**Action item**
Exactly as written, print the lines from the top of the listing through the line containing "is cracking down on this unsafe"; include no pictures.
--- Provided data ---
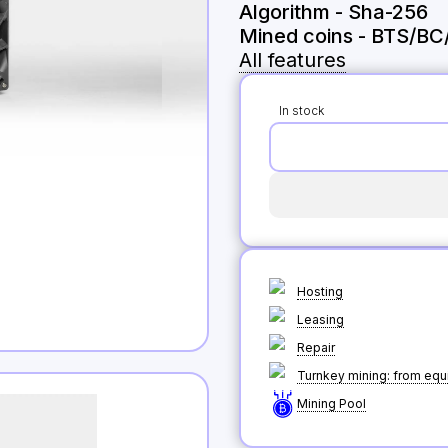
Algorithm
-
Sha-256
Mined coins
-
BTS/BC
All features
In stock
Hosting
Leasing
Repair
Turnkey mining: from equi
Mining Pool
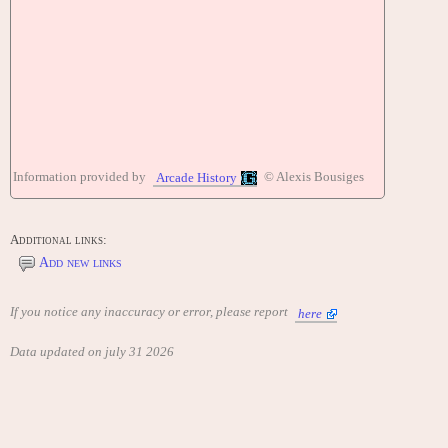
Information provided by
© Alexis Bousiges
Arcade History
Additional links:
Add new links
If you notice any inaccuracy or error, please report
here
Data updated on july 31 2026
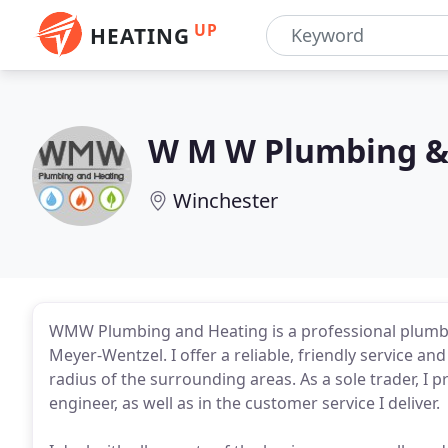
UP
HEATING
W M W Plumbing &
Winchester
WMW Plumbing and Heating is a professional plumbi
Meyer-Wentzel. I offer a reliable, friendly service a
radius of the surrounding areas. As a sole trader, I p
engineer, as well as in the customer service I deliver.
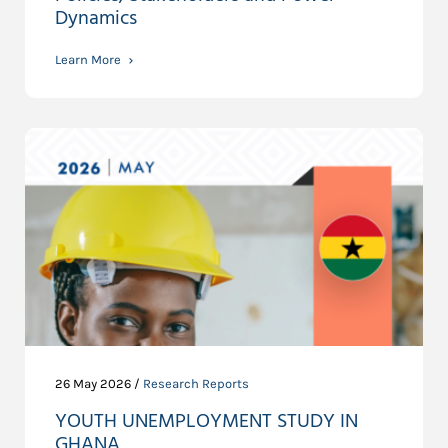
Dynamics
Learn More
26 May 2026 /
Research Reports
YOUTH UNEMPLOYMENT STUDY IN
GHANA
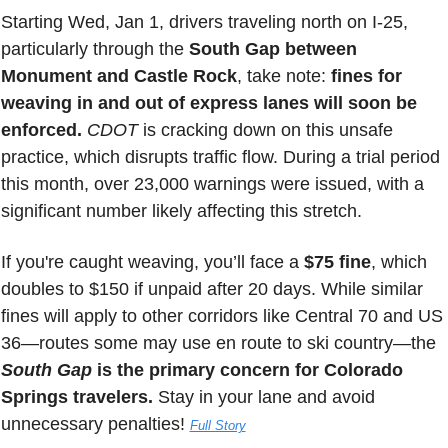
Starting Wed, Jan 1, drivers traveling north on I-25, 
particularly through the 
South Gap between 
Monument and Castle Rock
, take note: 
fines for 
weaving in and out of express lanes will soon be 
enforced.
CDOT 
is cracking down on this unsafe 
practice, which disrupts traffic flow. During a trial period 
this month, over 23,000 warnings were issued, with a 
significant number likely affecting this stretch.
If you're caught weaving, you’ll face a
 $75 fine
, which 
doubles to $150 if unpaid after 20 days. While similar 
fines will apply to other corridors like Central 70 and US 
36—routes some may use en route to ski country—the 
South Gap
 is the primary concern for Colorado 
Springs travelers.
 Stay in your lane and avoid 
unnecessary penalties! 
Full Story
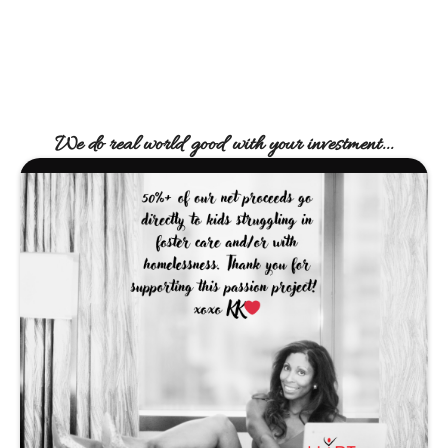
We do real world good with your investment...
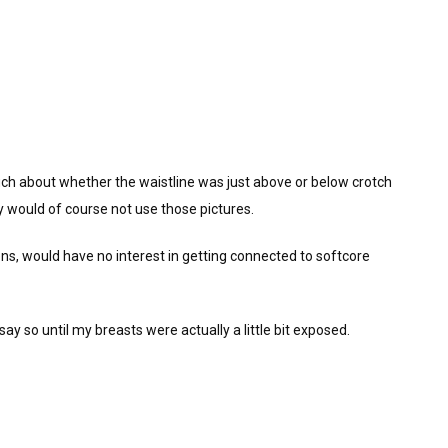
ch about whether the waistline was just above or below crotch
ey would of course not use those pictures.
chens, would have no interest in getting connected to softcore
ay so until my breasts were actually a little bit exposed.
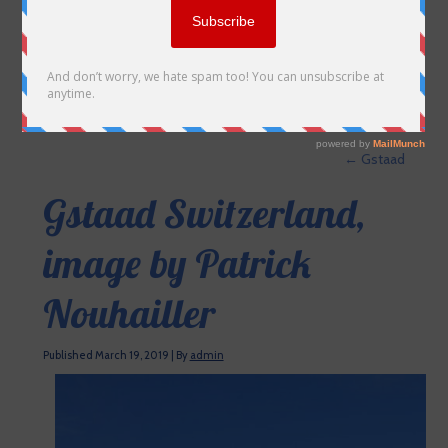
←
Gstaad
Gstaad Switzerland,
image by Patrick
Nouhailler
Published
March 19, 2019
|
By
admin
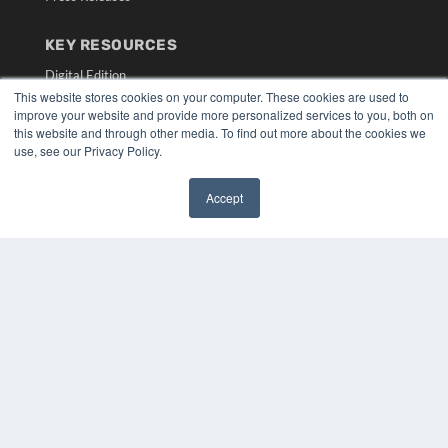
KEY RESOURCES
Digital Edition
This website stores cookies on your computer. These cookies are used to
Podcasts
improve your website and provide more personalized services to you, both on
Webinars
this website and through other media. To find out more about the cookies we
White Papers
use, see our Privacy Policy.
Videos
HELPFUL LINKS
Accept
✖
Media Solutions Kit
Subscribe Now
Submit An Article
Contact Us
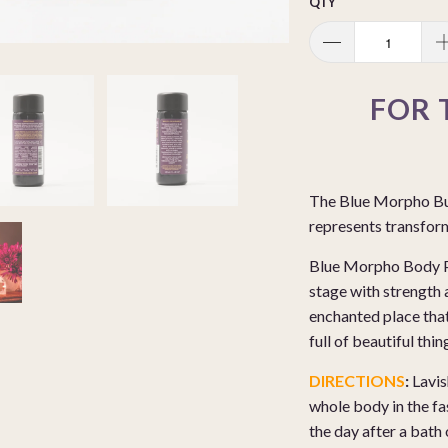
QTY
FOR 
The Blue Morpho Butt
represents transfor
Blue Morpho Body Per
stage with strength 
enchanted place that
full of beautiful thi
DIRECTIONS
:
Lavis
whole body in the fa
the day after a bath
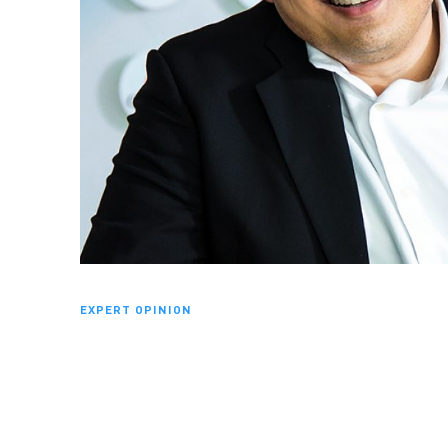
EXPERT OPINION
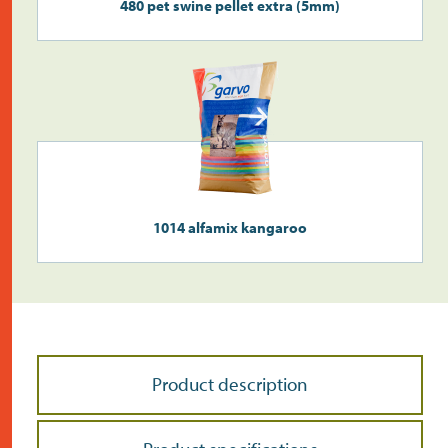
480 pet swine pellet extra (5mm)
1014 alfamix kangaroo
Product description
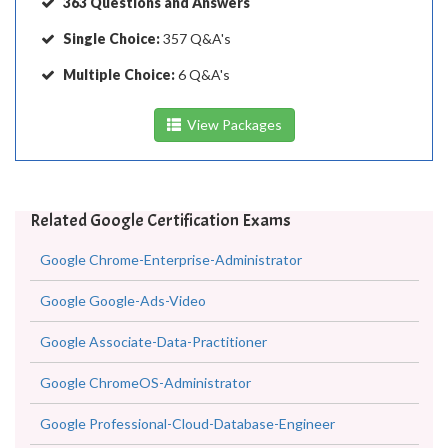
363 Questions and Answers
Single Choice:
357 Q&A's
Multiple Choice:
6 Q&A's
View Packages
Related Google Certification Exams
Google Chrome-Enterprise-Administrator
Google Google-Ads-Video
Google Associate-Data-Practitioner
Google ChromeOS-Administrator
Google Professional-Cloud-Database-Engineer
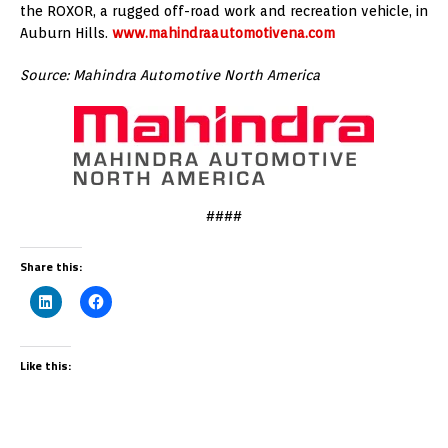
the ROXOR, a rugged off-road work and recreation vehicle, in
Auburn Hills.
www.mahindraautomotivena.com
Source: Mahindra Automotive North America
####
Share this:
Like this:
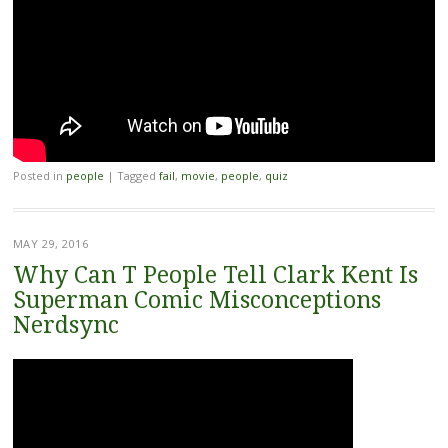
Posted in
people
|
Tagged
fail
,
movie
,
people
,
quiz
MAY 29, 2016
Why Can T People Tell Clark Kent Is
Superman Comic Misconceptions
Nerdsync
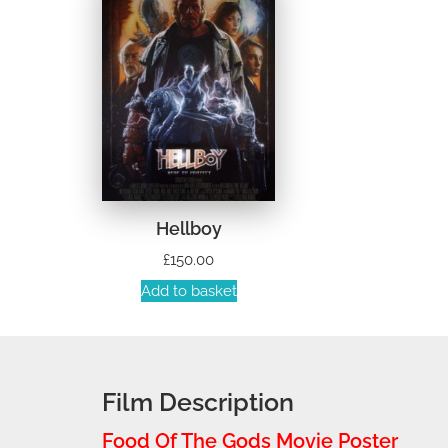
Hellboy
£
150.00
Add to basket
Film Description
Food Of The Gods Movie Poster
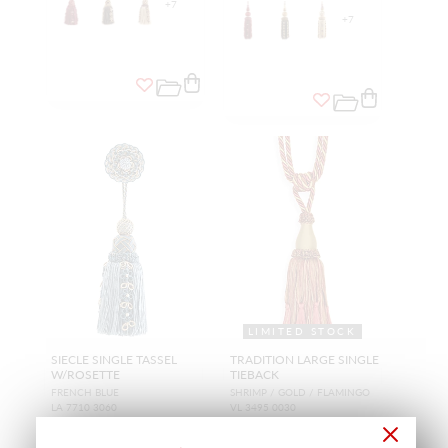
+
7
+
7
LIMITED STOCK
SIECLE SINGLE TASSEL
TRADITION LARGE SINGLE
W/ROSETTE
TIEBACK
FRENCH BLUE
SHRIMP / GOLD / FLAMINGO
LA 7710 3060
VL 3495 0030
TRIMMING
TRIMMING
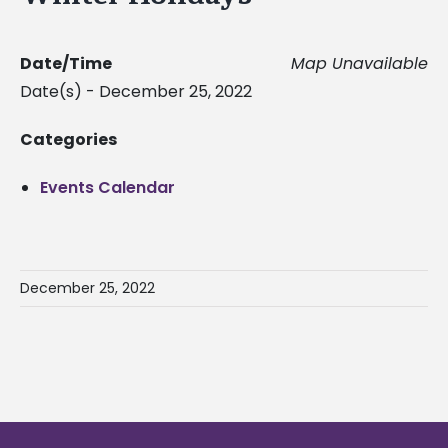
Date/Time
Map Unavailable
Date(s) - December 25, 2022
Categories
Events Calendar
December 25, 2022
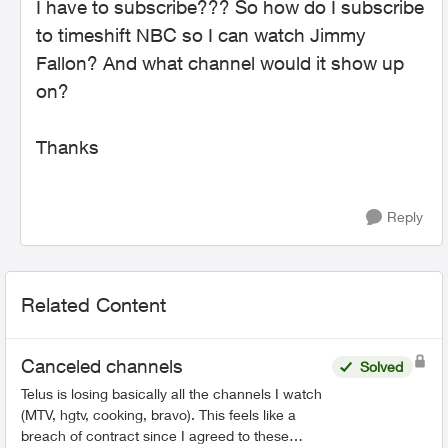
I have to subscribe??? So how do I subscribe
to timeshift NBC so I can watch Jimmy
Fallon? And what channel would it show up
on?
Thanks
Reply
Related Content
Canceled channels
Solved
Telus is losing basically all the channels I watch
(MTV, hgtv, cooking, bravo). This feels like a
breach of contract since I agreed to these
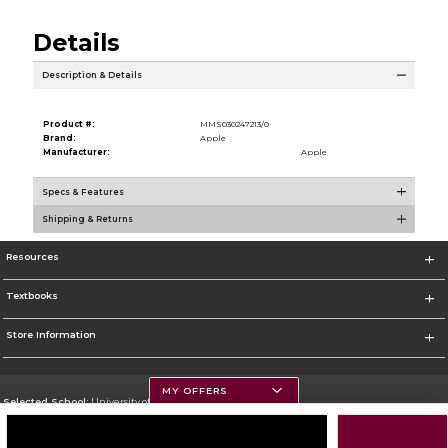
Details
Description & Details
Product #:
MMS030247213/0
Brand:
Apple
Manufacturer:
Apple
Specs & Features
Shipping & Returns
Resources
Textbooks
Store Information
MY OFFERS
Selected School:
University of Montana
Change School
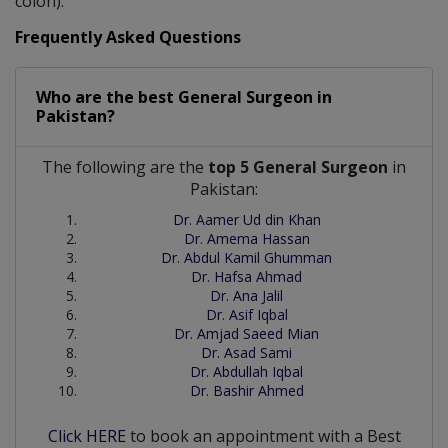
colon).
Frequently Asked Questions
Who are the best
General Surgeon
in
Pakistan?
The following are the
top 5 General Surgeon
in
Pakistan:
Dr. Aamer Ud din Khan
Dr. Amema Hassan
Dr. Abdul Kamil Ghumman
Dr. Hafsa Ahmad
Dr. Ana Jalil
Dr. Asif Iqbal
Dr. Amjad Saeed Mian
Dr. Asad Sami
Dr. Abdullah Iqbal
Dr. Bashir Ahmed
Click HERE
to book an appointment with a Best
---
**Your response**
Algorithm
-
Sha-256
Mined coins
-
BTS/BC
All features
In stock
Hosting
Leasing
Repair
Turnkey mining: from equi
Mining Pool
Information provided by
© Alexis Bousiges
Arcade History
Additional links:
Add new links
If you notice any inaccuracy or error, please report
here
Data updated on july 31 2026
UP
HEATING
W M W Plumbing &
Winchester
WMW Plumbing and Heating is a professional plumbi
Meyer-Wentzel. I offer a reliable, friendly service a
radius of the surrounding areas. As a sole trader, I p
engineer, as well as in the customer service I deliver.
Dynamics
Learn More
26 May 2026 /
Research Reports
YOUTH UNEMPLOYMENT STUDY IN
GHANA
Starting Wed, Jan 1, drivers traveling north on I-25, 
particularly through the 
South Gap between 
Monument and Castle Rock
, take note: 
fines for 
weaving in and out of express lanes will soon be 
enforced.
CDOT 
is cracking down on this unsafe 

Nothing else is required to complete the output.